Mais l’un des éléments les plus marquants de cette nouvelle alchimie instrumentale procède moins d’une adjonction que d’un étonnant ostracisme : aucun batteur ne complète en effet la formation, pas la moindre percussion (si l’on excepte les… cuillères, sur "Dixie" !) ne vient troubler le cours serein de ces morceaux éthérés, comme affranchis de la pesanteur toute terrienne d’un rythme en surimpression. C’est d’ailleurs à peine si cette absence se remarque, tant la profondeur mélodique et la mise en son luxuriante des thèmes captive l’oreille. Entre flûtes et saxophones virevoltants, lents soupirs mélancoliques de Mellotron, enchevêtrements de voix extatiques et arpèges de guitare graciles, cette musique béate se transforme en un hymne baba-cool aussi radieux qu’imperceptiblement taciturne.
De fait, l’agencement même des titres semble suggérer une lente descente de la lumière vers l’ombre, du bien-être épanoui vers un spleen aussi hypnotique que langoureux. Le premier morceau, "Vert", ouvre ainsi l’album sur une ambiance printanière des plus fleuries, portée par une rythmique obsédante de guitare sèche sur laquelle s’entrelacent les chants aériens de Serge Fiori et de Michel Normandeau, tout juste ponctués par des effloraisons colorées de saxophone, le temps d’un pont instrumental d’une grande fraîcheur. "Dixie", ou l’été, qui enchaîne avec sa guitare ragtime, son piano sautillant et ses cascades alertes de clarinette, est sans doute le morceau le plus primesautier jamais composé par le groupe, et allait d’ailleurs connaître un succès radiophonique foudroyant.

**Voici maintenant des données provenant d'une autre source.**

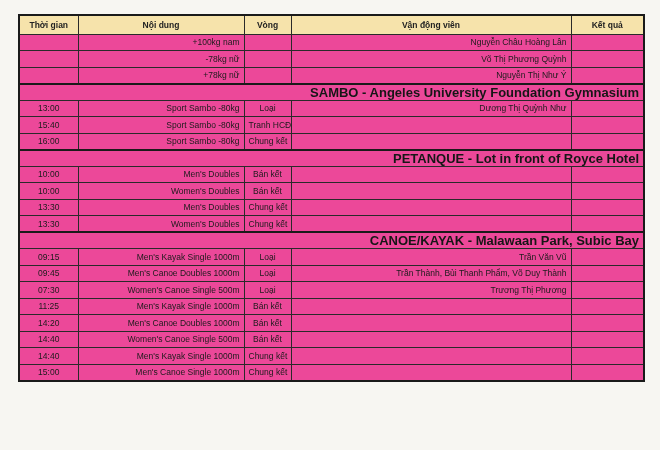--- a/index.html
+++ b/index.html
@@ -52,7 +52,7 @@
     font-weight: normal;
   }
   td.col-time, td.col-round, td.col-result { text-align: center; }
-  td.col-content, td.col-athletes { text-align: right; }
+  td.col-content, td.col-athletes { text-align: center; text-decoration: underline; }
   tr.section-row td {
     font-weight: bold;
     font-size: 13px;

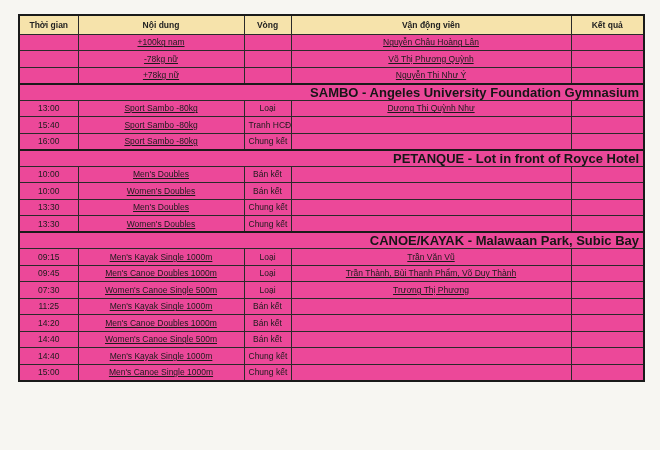--- a/index.html
+++ b/index.html
@@ -54,9 +54,9 @@
   td.col-time, td.col-round, td.col-result { text-align: center; }
   td.col-content, td.col-athletes { text-align: center; text-decoration: underline; }
   tr.section-row td {
-    font-weight: bold;
-    font-size: 13px;
-    text-align: right;
+    font-weight: normal;
+    font-size: 10px;
+    text-align: left;
     color: #161616;
     border-top: 2px solid var(--outer);
     border-bottom: 1px solid var(--border);

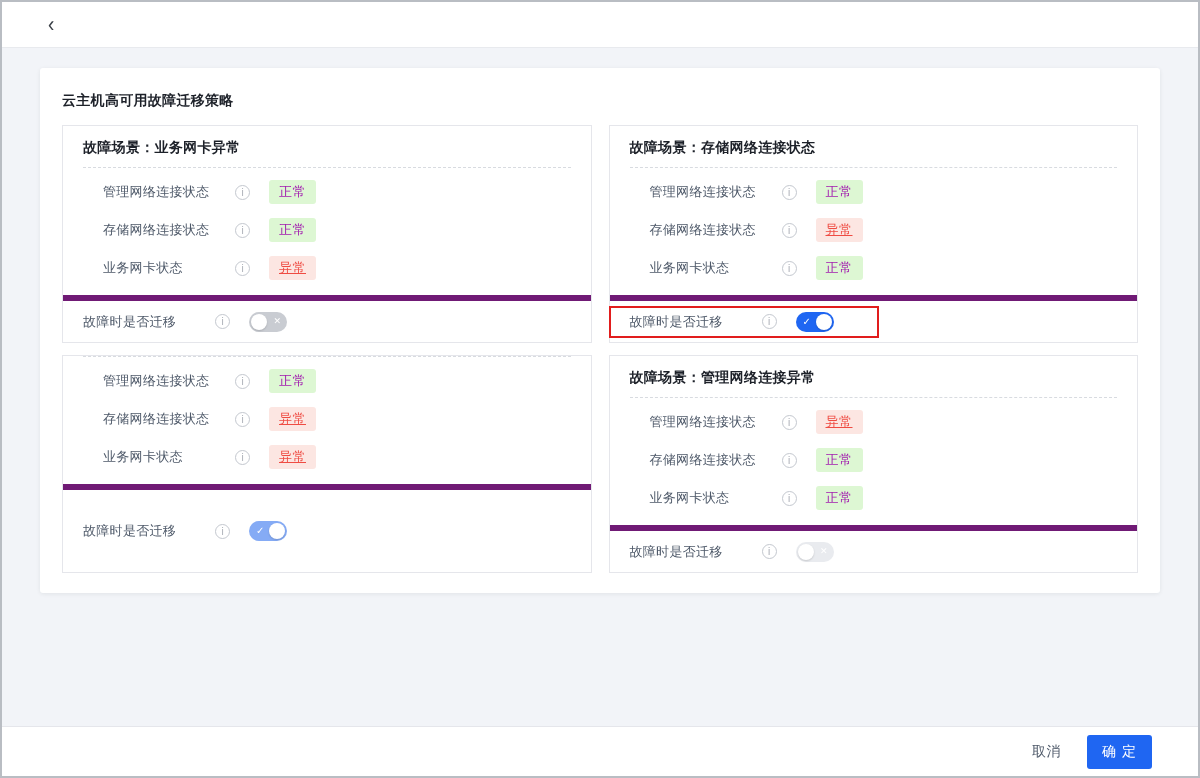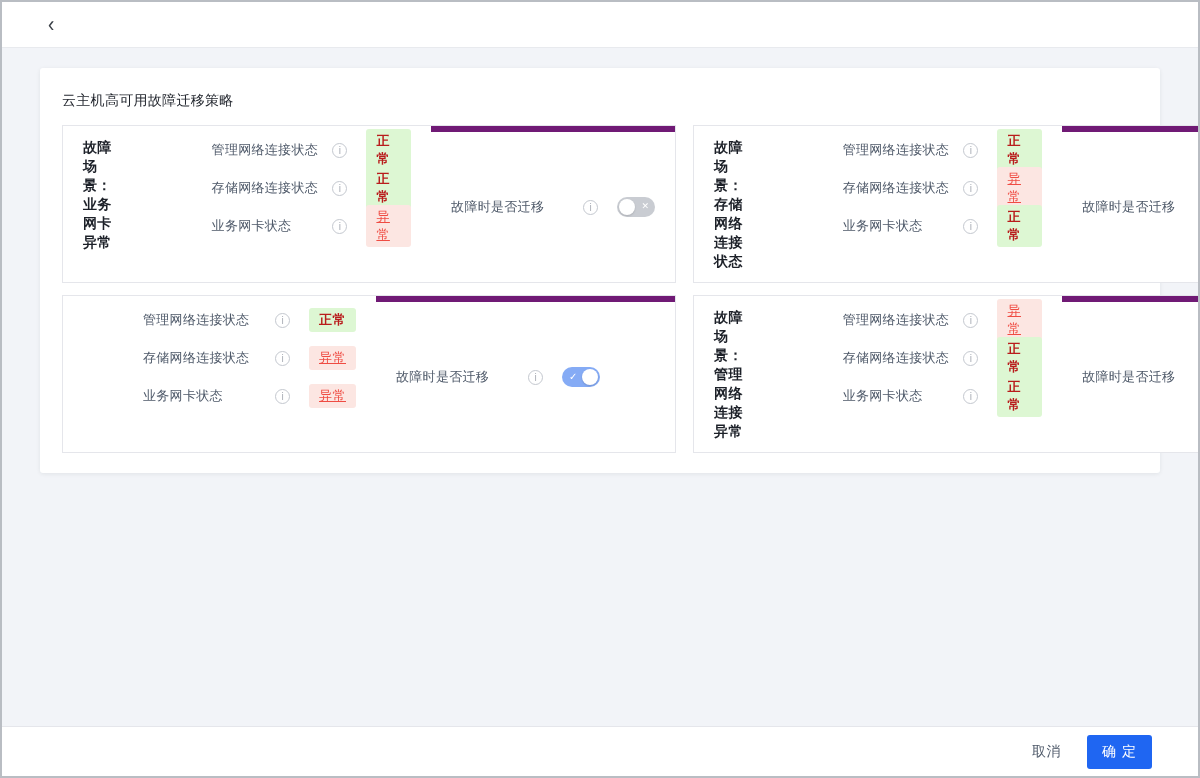--- a/index.html
+++ b/index.html
@@ -38,7 +38,7 @@
     box-shadow: 0 1px 4px rgba(31,35,41,.08);
     padding: 24px 22px 20px 22px;
   }
-  .panel-title { font-size: 14px; font-weight: normal; color: #1d2129; margin-bottom: 15px; letter-spacing: .3px; }
+  .panel-title { font-size: 14px; font-weight: bold; color: #1d2129; margin-bottom: 15px; letter-spacing: .3px; }
 
   .grid {
     display: grid;

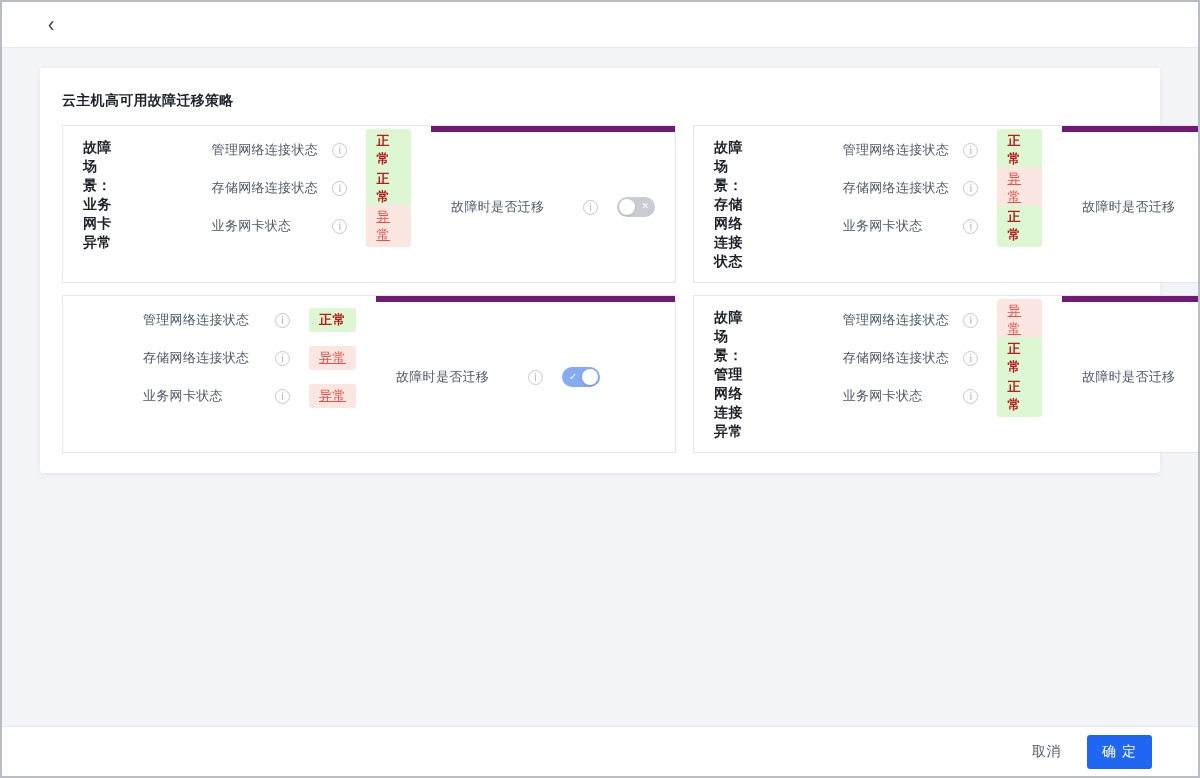--- a/index.html
+++ b/index.html
@@ -48,9 +48,9 @@
   .card {
     border: 1px solid #e5e6eb;
     background: #fff;
-    height: 158px;
+    height: 218px;
     position: relative;
-    display: flex; flex-direction: row;
+    display: flex; flex-direction: column;
   }
   .card-header {
     padding: 12px 20px 10px 20px;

Les notes plaintives d’ondes Martenot (ancêtre du synthétiseur, joué ici par la claviériste du groupe jazz-rock Etcetera) qui introduisent "Depuis L’Automne" annoncent un brusque changement d’atmosphère avec une pièce grave et lancinante, dont la tristesse pénétrante, suggérée par de frêles arpèges de guitare acoustique, enfle au cours d’une lente montée en puissance, sur fond de Mellotron languissant et de chœurs enivrés, jusqu’à un thème final libérateur d’une fascinante splendeur, tout simplement imparable. Passé le gracieux "En Pleine Face" et son suave accompagnement d’accordéon assuré par Michel Normandeau, le poème symphonique "Histoire Sans Paroles", totalement instrumental comme son nom l’indique, vient conclure l’album en apothéose, du long de ses 17 minutes de nostalgie méditative et étrangement envoûtée : un thème d’une légèreté ensorcelante rappelant le Camel le plus bucolique, des ritournelles obsédantes de guitare que Mike Oldfield lui-même n’aurait sans doute pas reniées, des nappes inquiètes de Mellotron, sans compter les vocalises profondes de Judi Richards (l’une des choristes les plus en vue de l’époque, qui allait connaître par la suite un succès populaire avec le groupe disco Toulouse) entrelacées avec de majestueux arpèges de piano et une flûte languide, font de ce morceau un sommet de lyrisme tendre et vaporeux.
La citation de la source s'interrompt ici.